--- Text under study ---
[Start of Attachment]
Lot's of progress has been made over the past week, and I'm satisfied with the progress. I have been working on interfacing the CHR-UM6 IMU device. It's actually rather complex to interface to, mainly because it's a complicated device. There's approximately 50 registers or so, and numerous configuration options. In any case, I'll be writing the device driver for that. Should be lots of fun.Luke and I also worked on assembling the frame on Friday. We got the motors up and running, and did some basic tests. Exciting stuff! Luke blogged about it, so check it out.
Finally, I also did some research into quadcopter control theory. Turns out that (no surprise) it's really complex. Quadcopters have so many different things going on concurrently, and so to control it all requires lot's of math. The best paper that I have found so far is "Design and Implementation of a Structured Flight Controller for a 6DoF Quadrotor Using Quaternions" (paper here, and html link here). This paper and the others have lot's of theory, but it appears that at the base of it all is a simple idea: your airframe is rotated to a certain orientation, and your control program has a desired orientation for the airframe. Then the program simply calculates the motor outputs necessary to rotate from the current orientation to the desired orientation, and you're flying.
Unfortunately, a quadcopter has any number of different problems. When the quadrotor is moving sideways through the air, the propeller blades "flap": the leading edge is pushed up above the plane of rotation, and the trailing edge below. When a quadrotor is moving up or down through the air, the moving airflow through the propellers creates a different amount of thrust relative to a stationary hover. In addition, each motor and blade is slightly different, so the same control input to each motor will produce a different thrust. Together, these (and more!) small things add up to make it much more difficult to control a quadrotor.
[End of Attachment]
--- Directions ---
a - In the quadcopter build log, which IMU device is the writer interfacing and writing a driver for?
b - Continue the quadcopter build log from the end of its last sentence.

--- Records provided ---
[Start of Attachment]
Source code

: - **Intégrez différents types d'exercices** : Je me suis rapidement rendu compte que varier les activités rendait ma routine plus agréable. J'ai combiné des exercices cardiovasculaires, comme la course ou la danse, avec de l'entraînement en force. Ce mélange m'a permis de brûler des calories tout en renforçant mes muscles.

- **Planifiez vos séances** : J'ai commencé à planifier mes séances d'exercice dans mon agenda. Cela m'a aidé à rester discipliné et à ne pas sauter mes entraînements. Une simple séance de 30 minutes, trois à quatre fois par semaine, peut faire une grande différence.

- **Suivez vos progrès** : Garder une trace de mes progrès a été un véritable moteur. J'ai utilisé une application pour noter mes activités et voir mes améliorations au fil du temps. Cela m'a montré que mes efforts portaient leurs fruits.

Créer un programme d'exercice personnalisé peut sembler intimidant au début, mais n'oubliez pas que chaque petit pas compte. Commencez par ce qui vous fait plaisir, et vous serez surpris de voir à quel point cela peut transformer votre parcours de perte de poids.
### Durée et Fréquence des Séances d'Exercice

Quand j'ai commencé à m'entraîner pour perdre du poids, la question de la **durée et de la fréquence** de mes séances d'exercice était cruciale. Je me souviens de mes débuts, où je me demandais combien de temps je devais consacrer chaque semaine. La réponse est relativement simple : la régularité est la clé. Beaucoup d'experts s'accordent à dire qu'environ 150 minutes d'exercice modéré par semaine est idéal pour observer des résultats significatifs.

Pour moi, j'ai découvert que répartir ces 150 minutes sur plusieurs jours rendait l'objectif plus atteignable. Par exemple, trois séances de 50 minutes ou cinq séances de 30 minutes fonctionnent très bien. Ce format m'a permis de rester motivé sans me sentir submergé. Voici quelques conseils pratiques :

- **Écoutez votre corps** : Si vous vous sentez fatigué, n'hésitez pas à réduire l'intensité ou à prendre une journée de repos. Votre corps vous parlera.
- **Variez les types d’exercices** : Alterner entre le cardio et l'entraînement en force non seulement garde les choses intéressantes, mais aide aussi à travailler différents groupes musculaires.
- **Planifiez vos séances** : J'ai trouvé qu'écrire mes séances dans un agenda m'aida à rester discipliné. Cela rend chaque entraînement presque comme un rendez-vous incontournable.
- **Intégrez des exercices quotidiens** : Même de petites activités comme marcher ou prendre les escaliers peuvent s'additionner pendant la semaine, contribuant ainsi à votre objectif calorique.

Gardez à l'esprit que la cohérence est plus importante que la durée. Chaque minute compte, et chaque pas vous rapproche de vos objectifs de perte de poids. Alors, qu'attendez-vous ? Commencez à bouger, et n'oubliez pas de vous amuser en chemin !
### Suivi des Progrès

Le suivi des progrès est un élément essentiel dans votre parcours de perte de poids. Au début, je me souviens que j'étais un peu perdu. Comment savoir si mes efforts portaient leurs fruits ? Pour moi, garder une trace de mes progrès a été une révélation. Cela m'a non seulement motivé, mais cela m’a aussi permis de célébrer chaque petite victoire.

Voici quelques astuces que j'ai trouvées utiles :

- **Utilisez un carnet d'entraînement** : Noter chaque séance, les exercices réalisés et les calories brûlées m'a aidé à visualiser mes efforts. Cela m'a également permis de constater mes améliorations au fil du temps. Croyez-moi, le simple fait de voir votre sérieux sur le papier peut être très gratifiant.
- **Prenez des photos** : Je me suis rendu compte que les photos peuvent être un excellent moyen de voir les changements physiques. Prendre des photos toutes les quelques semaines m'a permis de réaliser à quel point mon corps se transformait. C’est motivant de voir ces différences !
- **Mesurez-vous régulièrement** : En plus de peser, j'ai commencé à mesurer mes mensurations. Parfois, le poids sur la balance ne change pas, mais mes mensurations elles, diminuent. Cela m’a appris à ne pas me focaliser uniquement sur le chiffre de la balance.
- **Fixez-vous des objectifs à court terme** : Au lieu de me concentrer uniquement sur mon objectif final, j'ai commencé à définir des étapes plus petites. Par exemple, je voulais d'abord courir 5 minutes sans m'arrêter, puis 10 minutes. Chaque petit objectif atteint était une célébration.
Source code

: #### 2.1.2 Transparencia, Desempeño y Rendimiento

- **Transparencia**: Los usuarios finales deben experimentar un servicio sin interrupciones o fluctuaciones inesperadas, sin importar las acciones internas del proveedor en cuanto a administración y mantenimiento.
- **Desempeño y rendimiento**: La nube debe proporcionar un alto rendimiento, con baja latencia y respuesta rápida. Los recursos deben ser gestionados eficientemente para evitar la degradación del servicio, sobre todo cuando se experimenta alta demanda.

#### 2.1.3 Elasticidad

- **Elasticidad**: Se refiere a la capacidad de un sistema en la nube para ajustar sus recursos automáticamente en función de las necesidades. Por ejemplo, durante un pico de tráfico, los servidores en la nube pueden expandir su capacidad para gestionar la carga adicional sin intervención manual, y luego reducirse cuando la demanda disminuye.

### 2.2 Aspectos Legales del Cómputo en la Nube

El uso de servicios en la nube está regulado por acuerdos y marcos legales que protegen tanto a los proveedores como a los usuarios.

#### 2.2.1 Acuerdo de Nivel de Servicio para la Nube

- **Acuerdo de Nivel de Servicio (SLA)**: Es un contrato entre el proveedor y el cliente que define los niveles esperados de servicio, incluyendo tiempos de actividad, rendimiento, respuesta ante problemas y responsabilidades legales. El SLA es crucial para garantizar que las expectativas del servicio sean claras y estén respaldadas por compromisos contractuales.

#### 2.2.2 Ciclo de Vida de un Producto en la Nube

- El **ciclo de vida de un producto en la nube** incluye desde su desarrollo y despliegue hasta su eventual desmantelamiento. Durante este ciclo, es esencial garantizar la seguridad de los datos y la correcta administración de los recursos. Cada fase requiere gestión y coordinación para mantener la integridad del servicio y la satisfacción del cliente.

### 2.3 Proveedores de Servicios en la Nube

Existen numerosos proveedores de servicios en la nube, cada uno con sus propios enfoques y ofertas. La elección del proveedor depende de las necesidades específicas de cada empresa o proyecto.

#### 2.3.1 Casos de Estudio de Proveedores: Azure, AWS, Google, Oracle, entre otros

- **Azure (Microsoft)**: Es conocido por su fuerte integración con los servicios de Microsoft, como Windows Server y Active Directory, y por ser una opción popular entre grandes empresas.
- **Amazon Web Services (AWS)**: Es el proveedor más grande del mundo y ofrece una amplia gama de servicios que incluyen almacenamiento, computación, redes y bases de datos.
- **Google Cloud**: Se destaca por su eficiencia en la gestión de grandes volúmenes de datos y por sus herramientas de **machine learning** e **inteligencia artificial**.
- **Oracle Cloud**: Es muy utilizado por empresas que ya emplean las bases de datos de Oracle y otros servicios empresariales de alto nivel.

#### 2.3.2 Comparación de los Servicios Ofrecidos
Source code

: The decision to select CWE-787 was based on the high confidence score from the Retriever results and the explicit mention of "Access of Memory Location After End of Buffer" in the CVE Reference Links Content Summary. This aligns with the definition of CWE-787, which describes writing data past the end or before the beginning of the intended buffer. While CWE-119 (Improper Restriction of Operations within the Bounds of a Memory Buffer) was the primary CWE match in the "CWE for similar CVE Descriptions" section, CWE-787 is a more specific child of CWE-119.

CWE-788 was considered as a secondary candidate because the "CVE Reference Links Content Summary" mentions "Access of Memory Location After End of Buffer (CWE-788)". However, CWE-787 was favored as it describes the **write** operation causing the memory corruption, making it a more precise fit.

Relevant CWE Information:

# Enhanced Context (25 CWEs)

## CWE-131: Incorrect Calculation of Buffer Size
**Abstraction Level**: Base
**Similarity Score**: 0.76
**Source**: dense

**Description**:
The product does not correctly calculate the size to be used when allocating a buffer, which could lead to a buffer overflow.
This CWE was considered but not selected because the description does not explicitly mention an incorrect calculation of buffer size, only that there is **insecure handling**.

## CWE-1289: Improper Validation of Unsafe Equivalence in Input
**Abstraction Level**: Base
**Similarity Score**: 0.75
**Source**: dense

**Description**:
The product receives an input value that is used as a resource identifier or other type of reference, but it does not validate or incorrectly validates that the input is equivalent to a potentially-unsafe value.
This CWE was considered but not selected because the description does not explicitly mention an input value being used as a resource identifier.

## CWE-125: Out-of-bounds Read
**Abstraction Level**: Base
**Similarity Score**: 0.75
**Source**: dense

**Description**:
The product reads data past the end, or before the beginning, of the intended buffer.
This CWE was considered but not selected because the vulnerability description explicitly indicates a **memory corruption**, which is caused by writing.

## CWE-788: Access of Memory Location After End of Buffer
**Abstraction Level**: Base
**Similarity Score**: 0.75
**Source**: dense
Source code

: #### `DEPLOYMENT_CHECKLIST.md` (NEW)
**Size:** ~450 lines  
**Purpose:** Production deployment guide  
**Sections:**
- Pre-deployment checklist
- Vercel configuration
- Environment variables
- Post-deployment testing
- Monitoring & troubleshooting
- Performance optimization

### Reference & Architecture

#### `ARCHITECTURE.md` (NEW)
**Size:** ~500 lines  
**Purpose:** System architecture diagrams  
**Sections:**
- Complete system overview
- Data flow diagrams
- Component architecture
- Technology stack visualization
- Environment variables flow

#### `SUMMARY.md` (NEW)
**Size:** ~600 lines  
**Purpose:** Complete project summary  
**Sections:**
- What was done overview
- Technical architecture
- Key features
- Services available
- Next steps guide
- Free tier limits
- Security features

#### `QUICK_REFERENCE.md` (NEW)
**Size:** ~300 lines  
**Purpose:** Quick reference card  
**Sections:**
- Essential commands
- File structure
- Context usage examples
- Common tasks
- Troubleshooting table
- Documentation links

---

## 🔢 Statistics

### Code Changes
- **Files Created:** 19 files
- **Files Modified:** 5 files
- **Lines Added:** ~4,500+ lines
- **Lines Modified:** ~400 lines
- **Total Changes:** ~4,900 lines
[End of Attachment]
--- Task results ---
a - The CHR-UM6 IMU device.

b -
This leads to my critical question of the week: what is the basic control model of a quadcopter, and what are it's limits?
So, I'll be exploring that, along with writing as much low level driver code as I can get. I'll need to write some code to process the quaternion math: each iteration through a control loop will take an estimated ~10 quaternion multiplications. Each quaternion multiplication takes 16 multiplies and 12 adds, each of which is floating (or fixed) point. Since the Propeller doesn't have a hardware multiplier or FPU we'll have to come up with a way of working around that. The object exchange has a very nice floating point object (here) that has all the routines written for floating point. It even has timing for the function calls, from which I calculated that one quaternion multiplication will take about 1ms at 100MHz clock speed, using the provided code. But, if I modify that code and write a new object I anticipate that it will take somewhere around 0.2ms to complete a multiplication. At ~10 multiplications per control loop, it will be able to run at 500Hz.
All this took in excess of 30 hours to work on.
Next week, I'll be learning more about quaternions and quadrotor control, and I'll do some device driver programming to break up the monotony.